Exercise directions ::
Look through the listing below for the string "json". Show each line where it occurs.

─── Material supplied

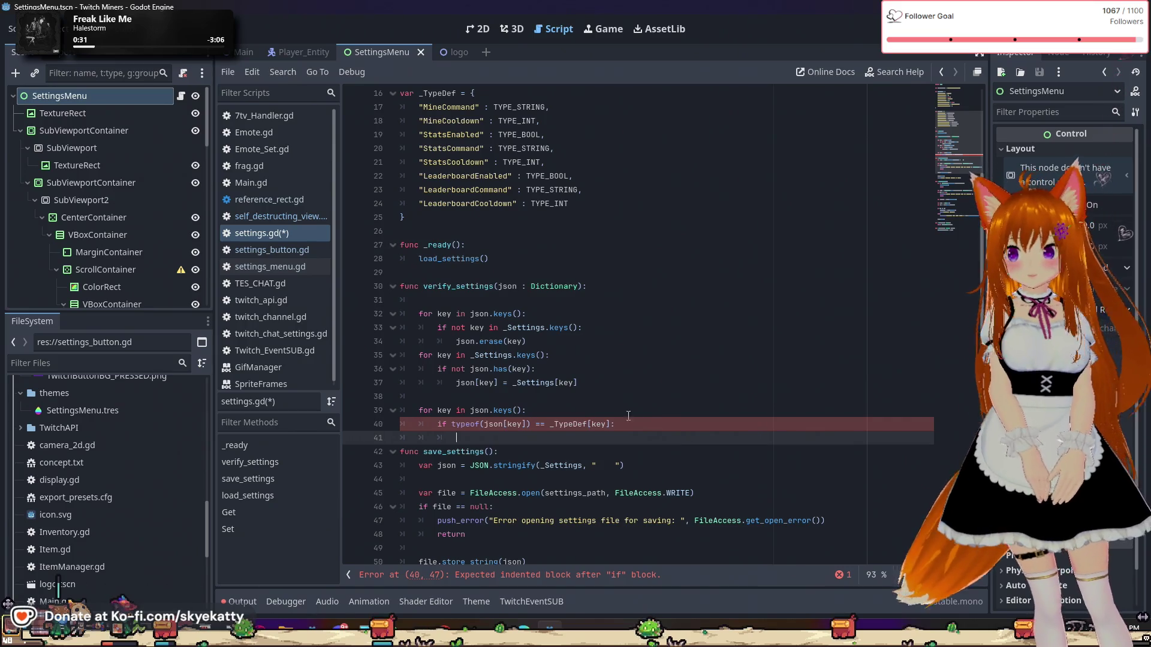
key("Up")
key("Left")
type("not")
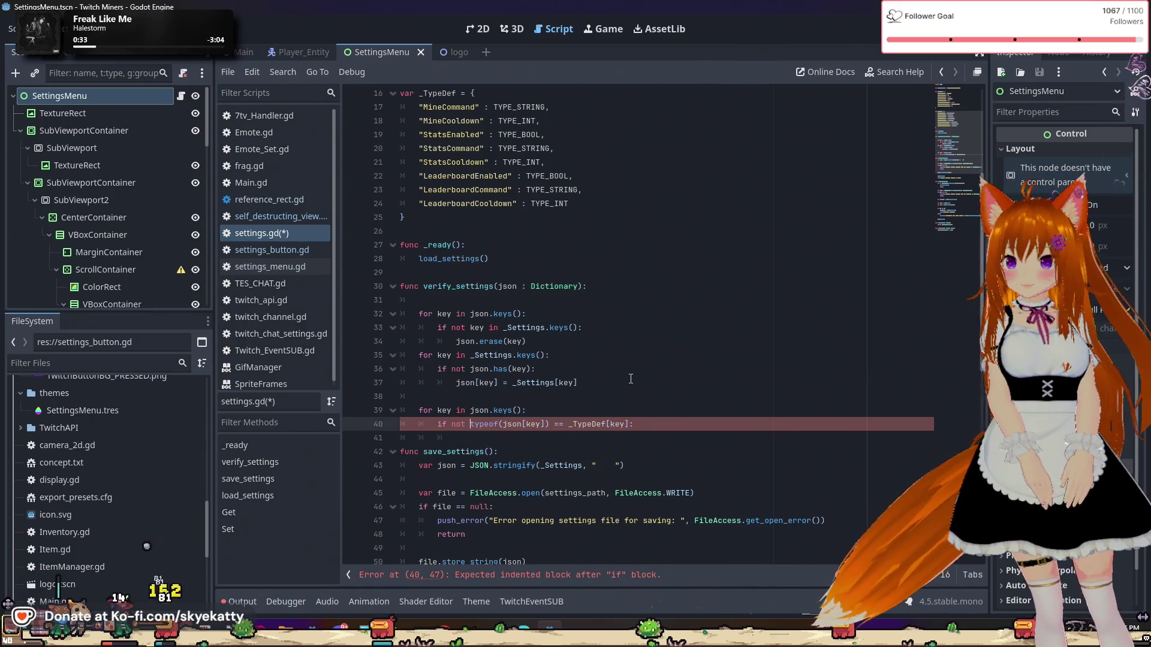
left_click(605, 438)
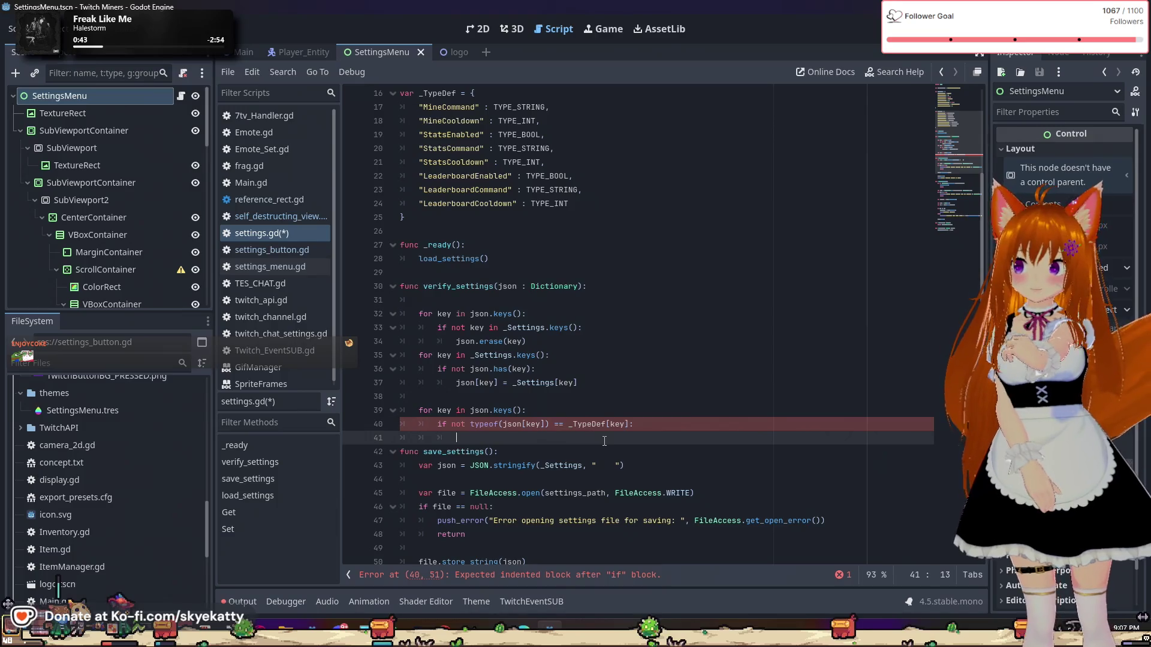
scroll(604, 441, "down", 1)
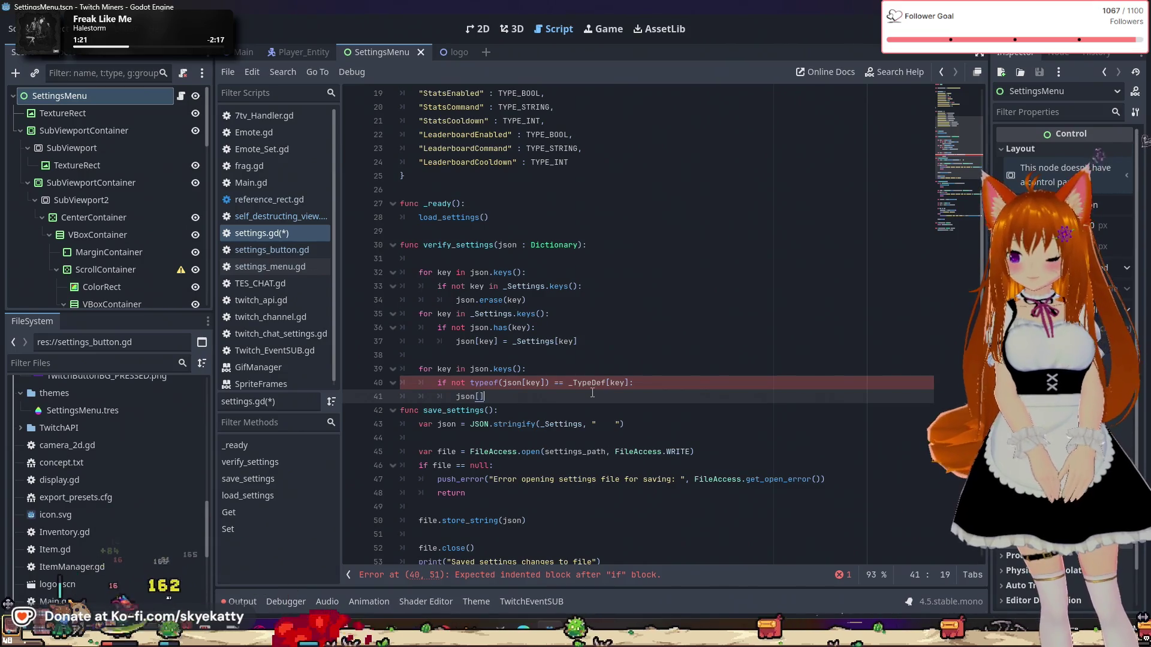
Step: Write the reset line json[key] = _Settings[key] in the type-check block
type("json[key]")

──────
─── Material supplied

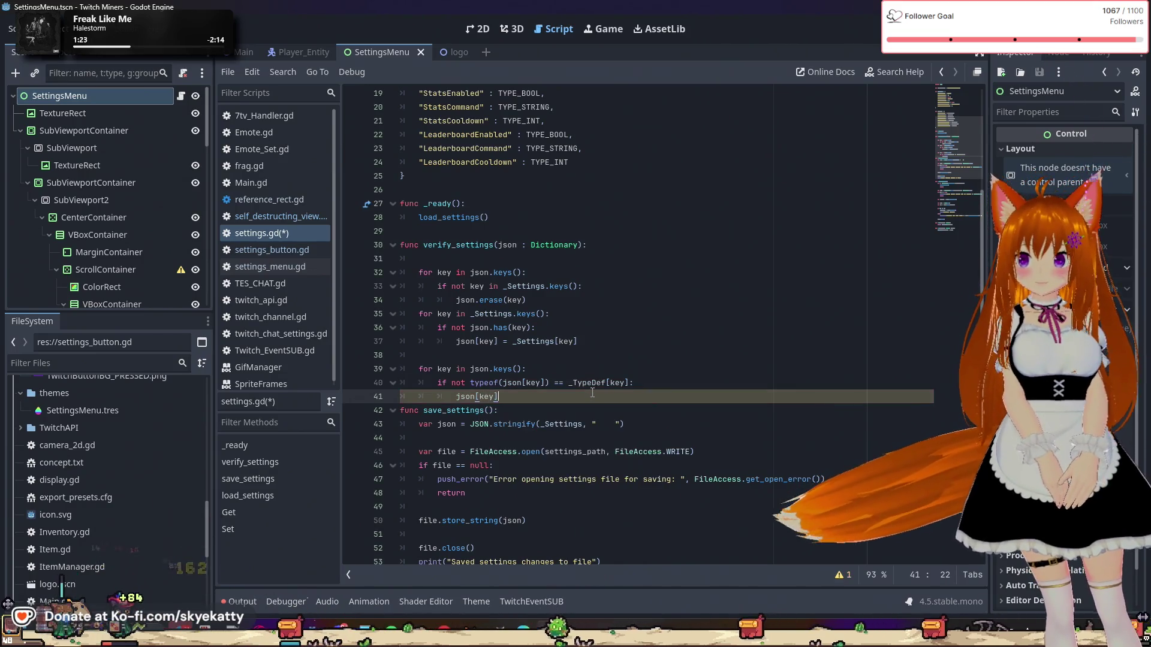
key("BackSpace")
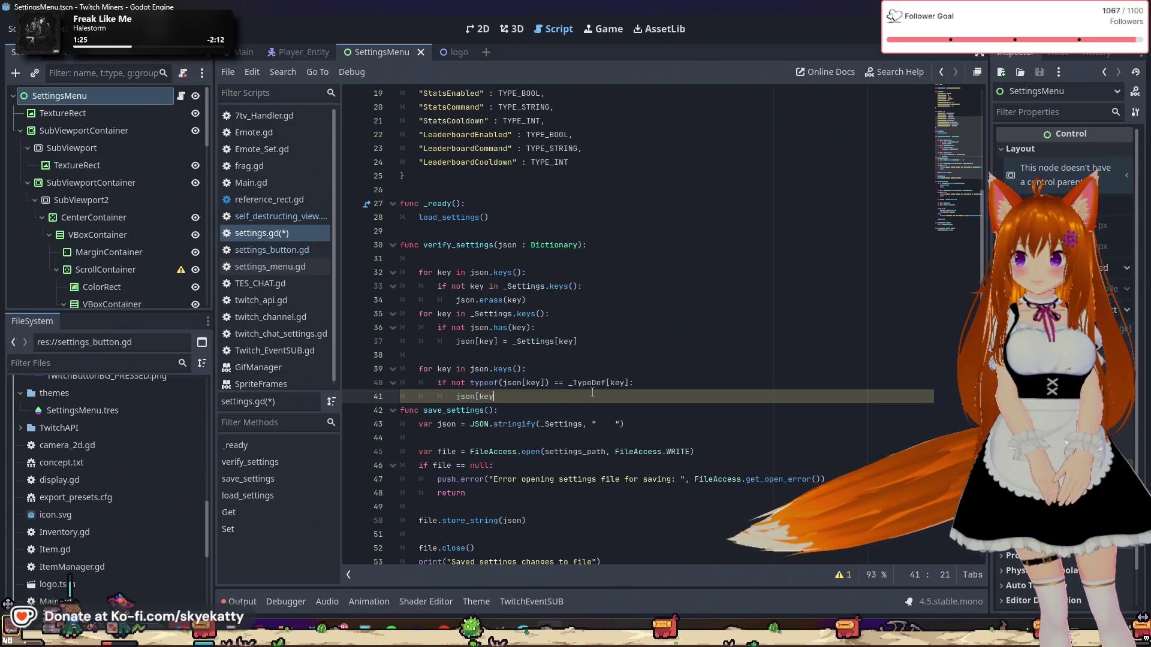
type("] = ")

──────

Solution to this exercise ::
Step: Write the reset line json[key] = _Settings[key] in the type-check block
type("json[key]")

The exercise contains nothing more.